New fare system could have saved MTR HK$1.53 billion

Revised fare mechanism good for the railway's revenue but it may not be such a saving for commuters, despite bid to factor in affordability

PUBLISHED : Friday, 19 April, 2013, 12:00am
UPDATED : Friday, 19 April, 2013, 5:32am

The MTR could have saved HK$1.53 billion in the past three years if it had used a revised mechanism to determine its fares, a South China Morning Post study has found.

A transport expert has described as a failure the government's bid to factor into fares the railway's profit and passengers' ability to pay, and an economist has said the revised mechanism could have been tougher.

The new formula, announced on Tuesday after a review of the MTR's fare adjustment mechanism, took into account inflation, transport workers' pay and the railway's productivity.

A profit-sharing system was also introduced in the revised formula, where the MTR would have to grant a specified amount in commuter concessions when its business profits exceeded HK$5 billion.

But the Post's study found that under the new mechanism's milder fare increases and mandatory concessions, passengers would have saved up to 78 per cent less in the past three years than under the old system, in which the railway voluntarily offered fare discounts.

For example, if the revised formula had been applied in the 2011 fare increase, the MTR's mandatory concessions would amount to only HK$125 million and it would receive HK$45.4 million less in revenue from a milder fare increase.

Compared with the HK$757 million in voluntary concessions given under the old system that year, the MTR would then have saved HK$587 million.

Under the revised mechanism, passengers' ability to pay would be measured by changes in median household income.

If the rate based on the formula was higher than the income change, discounts would be offered. But if household incomes did not rise, effective fares would be frozen.

The Post's study found that in the past five years, the only occasion in which the household income change was negative was in 2009. This meant that effective fares in 2010 would not have been raised if the new system had been in place then. But, based on the revised mechanism, passengers would still have faced a fare increase last year as the year-on-year income change was 9.3 per cent.

Under the new formula, fares in 2012 would have been raised by 4.9 per cent - slightly less than the actual 5.4 per cent imposed, which sparked a public outcry then and eventually led to the mechanism review.

Dr Hung Wing-tat, a veteran transport analyst at Polytechnic University, said the government, despite its promise, had failed to take affordability for the public and the railway's profitability into account in the new system. He was unhappy the MTR was giving only concessions instead of freezing fares or reducing their rate of increase.

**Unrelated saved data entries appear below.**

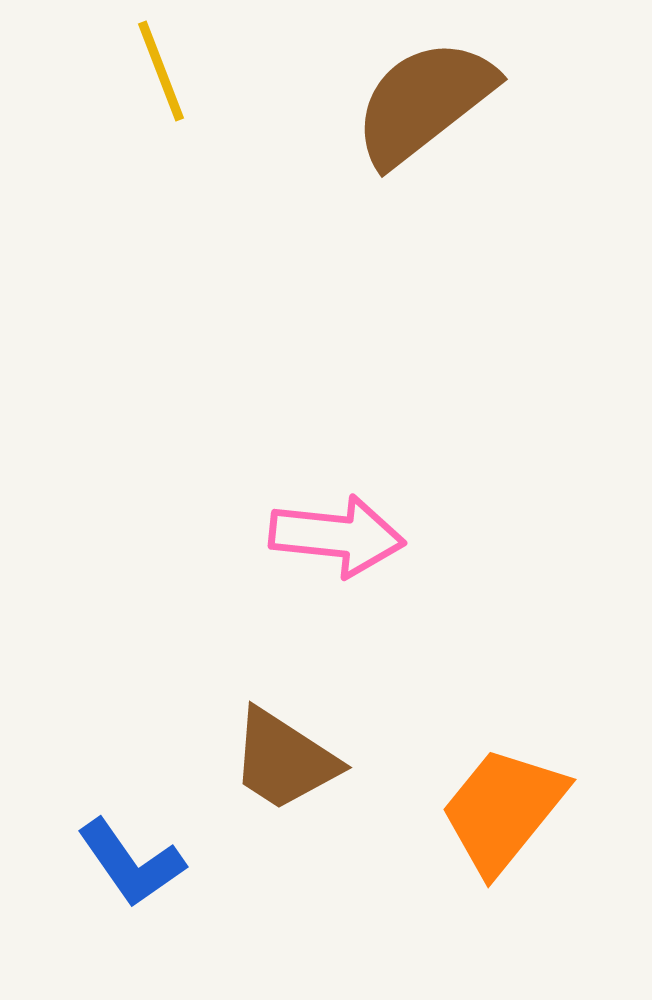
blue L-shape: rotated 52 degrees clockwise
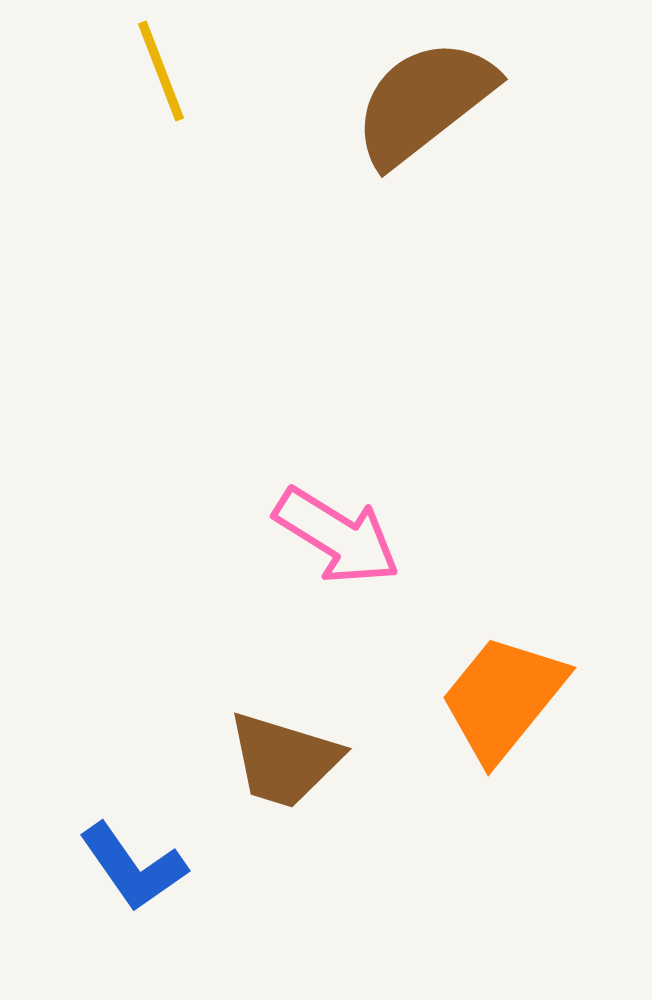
pink arrow: rotated 26 degrees clockwise
brown trapezoid: rotated 16 degrees counterclockwise
orange trapezoid: moved 112 px up
blue L-shape: moved 2 px right, 4 px down
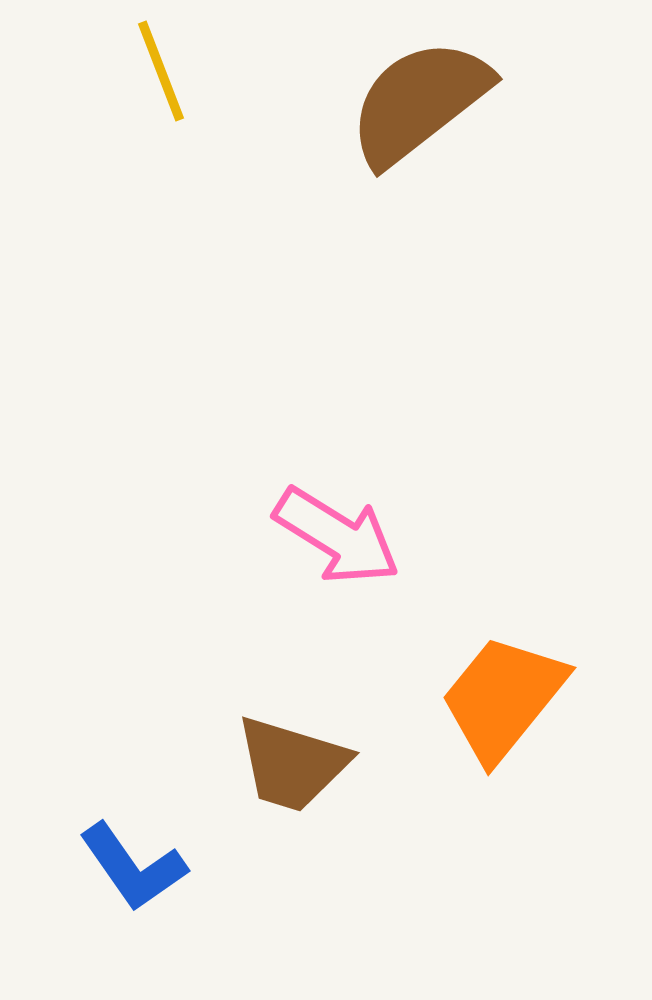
brown semicircle: moved 5 px left
brown trapezoid: moved 8 px right, 4 px down
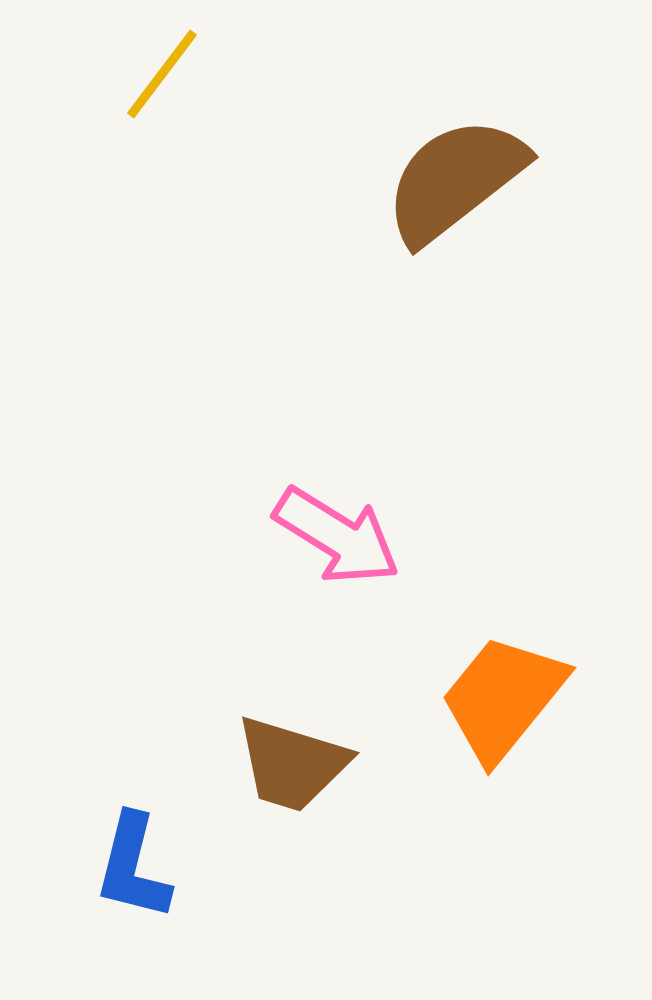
yellow line: moved 1 px right, 3 px down; rotated 58 degrees clockwise
brown semicircle: moved 36 px right, 78 px down
blue L-shape: rotated 49 degrees clockwise
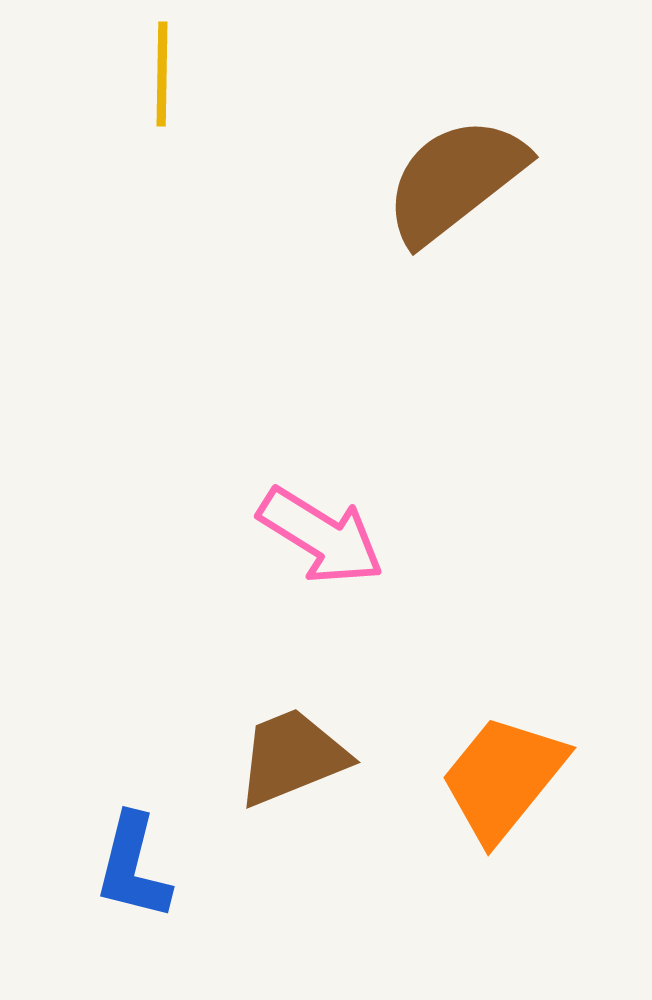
yellow line: rotated 36 degrees counterclockwise
pink arrow: moved 16 px left
orange trapezoid: moved 80 px down
brown trapezoid: moved 7 px up; rotated 141 degrees clockwise
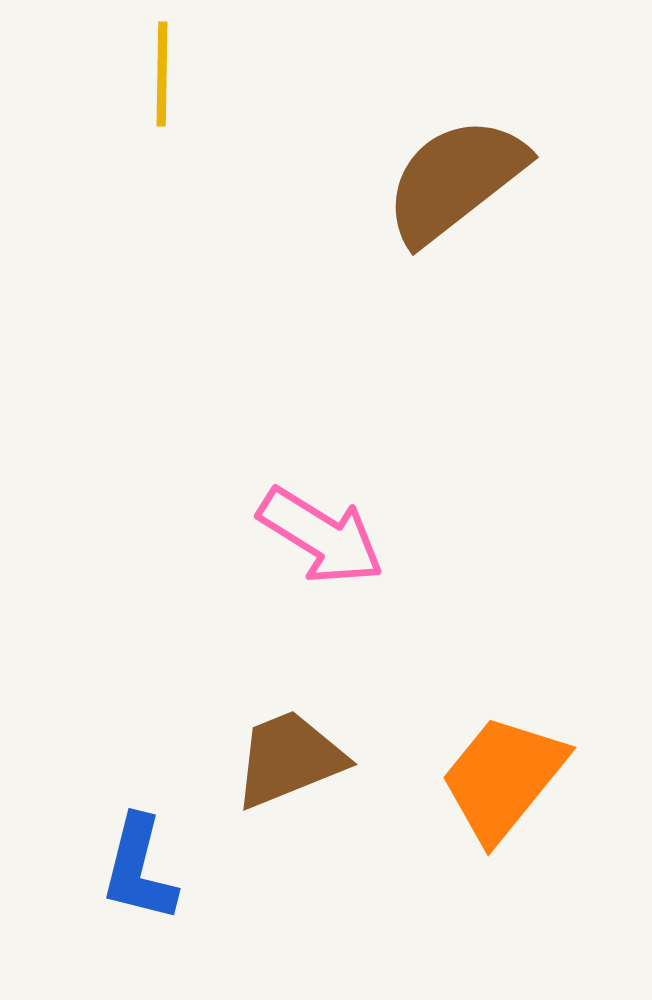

Rather than concessions, the railway could freeze its fares whenever its profits exceeded a specified amount, he suggested.

"When it comes to concessions, it's tricky," said Hung. "They make you take the MTR more, and you could end up paying more than needed."

Economist Dr Andy Kwan Cheuk-chiu said he did not expect the adjusted formula to have any major financial impact on the MTR.

The railway's revenue would probably rise sharply in the next few years because several new railway lines would go into service then, he said.

"There's certainly room for the MTR to be more generous," said Kwan.

The Transport and Housing Bureau said it had nothing to add to its documents on the revised mechanism.

The amount of concessions that the MTR would have to give out is at least HK$182 million less than what it had paid in a year, but the reduction in its fare revenue would amount to only between HK$45.4 million and HK$57.1 million.